Source extract:
In modern distributed systems, rate limiting is not just a nice-to-have feature—it's a critical component for ensuring system stability, preventing abuse, and maintaining quality of service. Whether you're building a REST API, a microservices architecture, or a high-traffic web application, implementing effective rate limiting can mean the difference between a resilient system and one that crumbles under load.

This comprehensive guide explores two of the most popular rate limiting algorithms: Token Bucket and Leaky Bucket. We'll dive deep into how they work, when to use each one, and provide production-ready implementation examples.

What You'll Learn:

The fundamental principles behind rate limiting algorithms
Detailed Token Bucket and Leaky Bucket implementations
Performance characteristics and trade-offs
Real-world architecture patterns with Redis
Distributed rate limiting strategies

Why Rate Limiting Matters

Before diving into specific algorithms, let's understand why rate limiting is essential:

Prevent Resource Exhaustion: Protect your servers from being overwhelmed by too many requests, whether from legitimate traffic spikes or malicious attacks.
Ensure Fair Usage: Prevent a single user or client from consuming disproportionate resources and degrading service for others.
Cost Control: Limit expensive operations like database queries, external API calls, or compute-intensive tasks.
Security: Mitigate brute-force attacks, credential stuffing, and DDoS attempts.
Compliance: Meet SLA requirements and enforce tier-based access in monetized APIs.

Task brief: Restate the rate limiting guide from "Before diving into" up to and including "service for others.", putting "machines" wherever "servers" appears.

Items:
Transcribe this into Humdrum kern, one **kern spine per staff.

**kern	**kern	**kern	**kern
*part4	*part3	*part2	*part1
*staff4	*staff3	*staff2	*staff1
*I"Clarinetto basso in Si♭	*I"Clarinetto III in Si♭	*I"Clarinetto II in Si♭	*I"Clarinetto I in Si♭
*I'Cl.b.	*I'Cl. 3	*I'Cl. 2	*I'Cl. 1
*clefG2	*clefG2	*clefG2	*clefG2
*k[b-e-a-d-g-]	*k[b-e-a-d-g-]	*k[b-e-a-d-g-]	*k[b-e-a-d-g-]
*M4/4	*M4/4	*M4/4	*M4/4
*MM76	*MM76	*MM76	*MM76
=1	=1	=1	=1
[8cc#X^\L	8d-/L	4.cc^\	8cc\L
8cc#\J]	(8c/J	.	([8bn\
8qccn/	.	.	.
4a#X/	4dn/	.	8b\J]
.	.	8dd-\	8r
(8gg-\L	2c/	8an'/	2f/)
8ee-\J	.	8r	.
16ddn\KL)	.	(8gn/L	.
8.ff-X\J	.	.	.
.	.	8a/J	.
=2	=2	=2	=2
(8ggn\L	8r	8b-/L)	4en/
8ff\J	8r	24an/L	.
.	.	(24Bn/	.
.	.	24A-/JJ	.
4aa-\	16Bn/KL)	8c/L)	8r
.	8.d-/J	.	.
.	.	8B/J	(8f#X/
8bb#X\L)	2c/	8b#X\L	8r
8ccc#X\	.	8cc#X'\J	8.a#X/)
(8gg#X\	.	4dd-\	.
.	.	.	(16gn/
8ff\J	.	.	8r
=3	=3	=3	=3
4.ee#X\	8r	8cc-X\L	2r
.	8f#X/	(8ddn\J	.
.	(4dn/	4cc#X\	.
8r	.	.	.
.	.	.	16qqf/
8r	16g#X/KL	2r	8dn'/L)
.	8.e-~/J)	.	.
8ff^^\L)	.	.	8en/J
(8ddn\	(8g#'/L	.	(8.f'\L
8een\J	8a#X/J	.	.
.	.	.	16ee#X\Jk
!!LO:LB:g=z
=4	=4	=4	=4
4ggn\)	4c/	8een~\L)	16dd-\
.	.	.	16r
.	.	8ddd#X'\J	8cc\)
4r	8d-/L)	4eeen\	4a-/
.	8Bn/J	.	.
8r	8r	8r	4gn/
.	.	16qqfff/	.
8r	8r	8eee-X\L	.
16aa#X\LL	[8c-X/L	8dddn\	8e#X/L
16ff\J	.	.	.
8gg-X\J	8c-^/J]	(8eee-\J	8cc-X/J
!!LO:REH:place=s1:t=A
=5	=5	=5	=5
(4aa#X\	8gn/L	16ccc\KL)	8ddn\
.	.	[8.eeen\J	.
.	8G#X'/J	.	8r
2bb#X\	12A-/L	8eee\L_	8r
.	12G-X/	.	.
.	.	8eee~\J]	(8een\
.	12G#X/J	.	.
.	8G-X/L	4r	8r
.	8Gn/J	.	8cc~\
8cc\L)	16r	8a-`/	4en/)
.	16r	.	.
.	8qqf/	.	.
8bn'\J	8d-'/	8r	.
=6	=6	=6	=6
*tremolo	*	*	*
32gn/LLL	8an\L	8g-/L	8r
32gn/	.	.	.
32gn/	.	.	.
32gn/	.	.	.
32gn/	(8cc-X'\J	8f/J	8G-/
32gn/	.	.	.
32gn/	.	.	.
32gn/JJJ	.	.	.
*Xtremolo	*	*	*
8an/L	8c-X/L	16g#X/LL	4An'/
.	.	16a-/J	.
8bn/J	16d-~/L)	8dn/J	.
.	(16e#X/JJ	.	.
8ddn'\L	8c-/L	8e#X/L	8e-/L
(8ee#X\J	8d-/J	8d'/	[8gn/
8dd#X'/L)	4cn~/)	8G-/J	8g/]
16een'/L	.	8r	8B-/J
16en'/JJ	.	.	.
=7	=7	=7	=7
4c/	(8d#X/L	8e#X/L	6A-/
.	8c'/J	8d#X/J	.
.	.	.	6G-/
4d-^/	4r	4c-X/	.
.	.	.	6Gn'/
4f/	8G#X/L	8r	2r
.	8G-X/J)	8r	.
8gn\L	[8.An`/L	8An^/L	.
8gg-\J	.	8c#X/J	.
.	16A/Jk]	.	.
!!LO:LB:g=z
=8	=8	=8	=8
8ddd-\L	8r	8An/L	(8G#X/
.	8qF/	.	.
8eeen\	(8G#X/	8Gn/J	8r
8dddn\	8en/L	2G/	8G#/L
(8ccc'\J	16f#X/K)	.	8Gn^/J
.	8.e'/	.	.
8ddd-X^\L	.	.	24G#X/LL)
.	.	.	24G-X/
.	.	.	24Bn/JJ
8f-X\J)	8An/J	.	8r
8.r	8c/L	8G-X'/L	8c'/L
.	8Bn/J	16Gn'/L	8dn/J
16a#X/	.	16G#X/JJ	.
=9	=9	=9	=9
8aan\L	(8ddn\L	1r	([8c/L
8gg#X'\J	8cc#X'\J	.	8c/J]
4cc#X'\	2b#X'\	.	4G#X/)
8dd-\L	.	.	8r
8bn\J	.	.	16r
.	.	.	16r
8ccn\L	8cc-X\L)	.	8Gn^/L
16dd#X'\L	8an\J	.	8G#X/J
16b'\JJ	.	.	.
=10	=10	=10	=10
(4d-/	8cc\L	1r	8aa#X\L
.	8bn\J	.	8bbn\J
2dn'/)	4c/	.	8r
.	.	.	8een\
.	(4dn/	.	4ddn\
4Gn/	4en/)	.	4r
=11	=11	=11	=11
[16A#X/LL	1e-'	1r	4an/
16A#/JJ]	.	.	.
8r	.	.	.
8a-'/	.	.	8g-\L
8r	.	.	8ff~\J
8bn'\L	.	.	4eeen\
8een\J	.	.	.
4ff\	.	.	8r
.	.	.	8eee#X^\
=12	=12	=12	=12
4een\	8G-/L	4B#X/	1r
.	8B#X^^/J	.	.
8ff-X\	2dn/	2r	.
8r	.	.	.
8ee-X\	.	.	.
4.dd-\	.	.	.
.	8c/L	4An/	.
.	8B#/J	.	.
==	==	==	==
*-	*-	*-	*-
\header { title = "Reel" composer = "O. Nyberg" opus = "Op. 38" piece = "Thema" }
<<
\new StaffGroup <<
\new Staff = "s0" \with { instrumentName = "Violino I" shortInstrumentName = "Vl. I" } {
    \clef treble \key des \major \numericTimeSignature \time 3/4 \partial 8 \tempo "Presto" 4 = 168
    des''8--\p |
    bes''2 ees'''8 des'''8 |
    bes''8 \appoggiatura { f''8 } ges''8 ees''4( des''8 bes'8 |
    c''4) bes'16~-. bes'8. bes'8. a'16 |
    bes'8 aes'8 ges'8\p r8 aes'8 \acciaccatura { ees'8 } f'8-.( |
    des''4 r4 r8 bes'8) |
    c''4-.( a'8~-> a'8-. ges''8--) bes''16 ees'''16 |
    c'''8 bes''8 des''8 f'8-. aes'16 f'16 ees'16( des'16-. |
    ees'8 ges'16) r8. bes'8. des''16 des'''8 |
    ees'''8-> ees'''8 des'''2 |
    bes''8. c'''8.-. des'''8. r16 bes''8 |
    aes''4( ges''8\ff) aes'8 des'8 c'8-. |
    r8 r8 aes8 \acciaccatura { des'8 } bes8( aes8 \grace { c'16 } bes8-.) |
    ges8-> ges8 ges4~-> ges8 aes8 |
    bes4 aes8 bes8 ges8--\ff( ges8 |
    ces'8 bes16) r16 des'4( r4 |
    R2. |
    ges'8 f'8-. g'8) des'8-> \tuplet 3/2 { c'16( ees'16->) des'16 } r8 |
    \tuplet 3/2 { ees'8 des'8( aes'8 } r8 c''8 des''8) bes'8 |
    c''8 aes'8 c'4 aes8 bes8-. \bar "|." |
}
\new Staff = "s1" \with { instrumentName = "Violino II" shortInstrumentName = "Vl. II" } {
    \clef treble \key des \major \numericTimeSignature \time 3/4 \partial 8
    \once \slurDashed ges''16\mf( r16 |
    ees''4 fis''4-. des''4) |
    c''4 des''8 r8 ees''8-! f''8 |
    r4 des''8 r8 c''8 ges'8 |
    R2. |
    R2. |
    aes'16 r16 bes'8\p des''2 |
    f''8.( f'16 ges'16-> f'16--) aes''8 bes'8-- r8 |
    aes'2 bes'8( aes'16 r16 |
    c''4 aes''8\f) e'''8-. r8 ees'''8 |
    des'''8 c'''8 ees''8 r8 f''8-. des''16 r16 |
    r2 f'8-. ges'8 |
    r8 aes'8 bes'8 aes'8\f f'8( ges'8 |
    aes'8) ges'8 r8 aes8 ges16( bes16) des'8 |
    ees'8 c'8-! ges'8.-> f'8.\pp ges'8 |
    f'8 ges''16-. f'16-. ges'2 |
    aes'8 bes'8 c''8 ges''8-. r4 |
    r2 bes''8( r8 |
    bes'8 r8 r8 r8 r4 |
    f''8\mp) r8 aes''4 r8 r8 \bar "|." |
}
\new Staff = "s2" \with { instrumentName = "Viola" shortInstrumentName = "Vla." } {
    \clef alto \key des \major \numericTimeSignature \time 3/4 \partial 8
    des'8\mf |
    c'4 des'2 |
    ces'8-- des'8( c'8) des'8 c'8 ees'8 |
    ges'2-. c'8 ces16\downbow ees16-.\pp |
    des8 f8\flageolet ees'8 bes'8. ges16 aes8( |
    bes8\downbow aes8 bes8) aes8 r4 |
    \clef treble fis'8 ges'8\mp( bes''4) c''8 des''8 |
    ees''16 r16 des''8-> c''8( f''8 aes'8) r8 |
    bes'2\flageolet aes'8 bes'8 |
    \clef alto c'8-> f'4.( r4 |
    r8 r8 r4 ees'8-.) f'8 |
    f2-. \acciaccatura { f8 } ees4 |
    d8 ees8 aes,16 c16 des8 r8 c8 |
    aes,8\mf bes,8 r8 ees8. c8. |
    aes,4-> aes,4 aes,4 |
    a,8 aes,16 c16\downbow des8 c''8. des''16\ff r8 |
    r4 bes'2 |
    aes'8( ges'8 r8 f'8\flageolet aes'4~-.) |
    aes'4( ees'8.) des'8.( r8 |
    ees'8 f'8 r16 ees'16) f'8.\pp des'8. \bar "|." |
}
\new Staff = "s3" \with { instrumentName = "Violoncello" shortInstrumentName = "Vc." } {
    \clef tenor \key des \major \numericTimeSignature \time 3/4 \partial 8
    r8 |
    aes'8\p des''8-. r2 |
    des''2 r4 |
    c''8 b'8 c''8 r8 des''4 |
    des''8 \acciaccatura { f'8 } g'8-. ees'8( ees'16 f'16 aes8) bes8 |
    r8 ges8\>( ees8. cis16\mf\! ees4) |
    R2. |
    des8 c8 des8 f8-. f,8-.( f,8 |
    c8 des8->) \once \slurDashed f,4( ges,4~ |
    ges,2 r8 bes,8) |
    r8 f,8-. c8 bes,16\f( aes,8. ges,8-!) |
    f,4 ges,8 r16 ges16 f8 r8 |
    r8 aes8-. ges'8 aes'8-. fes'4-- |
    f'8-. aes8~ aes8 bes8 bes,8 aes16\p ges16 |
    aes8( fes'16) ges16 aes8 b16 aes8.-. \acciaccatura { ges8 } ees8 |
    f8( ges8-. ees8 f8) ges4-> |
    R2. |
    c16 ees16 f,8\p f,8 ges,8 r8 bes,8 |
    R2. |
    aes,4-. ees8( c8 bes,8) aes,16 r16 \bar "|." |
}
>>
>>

Exercise output:
Before diving into specific algorithms, let's understand why rate limiting is essential:

Prevent Resource Exhaustion: Protect your machines from being overwhelmed by too many requests, whether from legitimate traffic spikes or malicious attacks.
Ensure Fair Usage: Prevent a single user or client from consuming disproportionate resources and degrading service for others.